◆ Exercise details ◆
Here is a block of records. Copy every line in it that includes "depth".

◆ Supplied information ◆
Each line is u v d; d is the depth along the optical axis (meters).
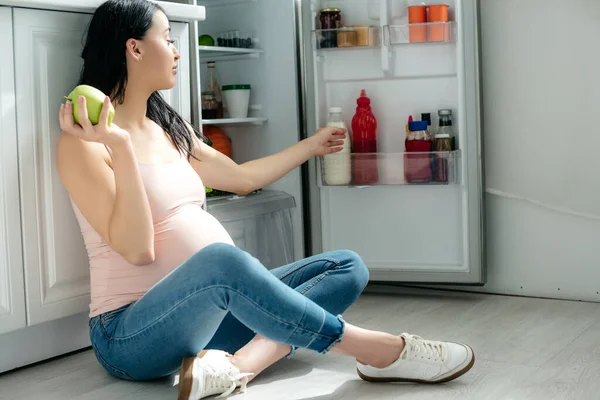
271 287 1.63
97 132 1.66
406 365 1.84
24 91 1.94
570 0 2.71
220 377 1.78
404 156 2.74
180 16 2.27
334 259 1.98
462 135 2.74
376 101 2.88
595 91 2.71
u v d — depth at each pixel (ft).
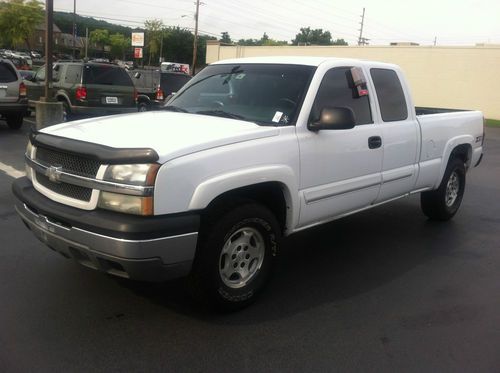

◆ Answer space ◆
Each line is u v d; d is the depth along the optical axis (meters).
u v d — depth at each pixel (ft).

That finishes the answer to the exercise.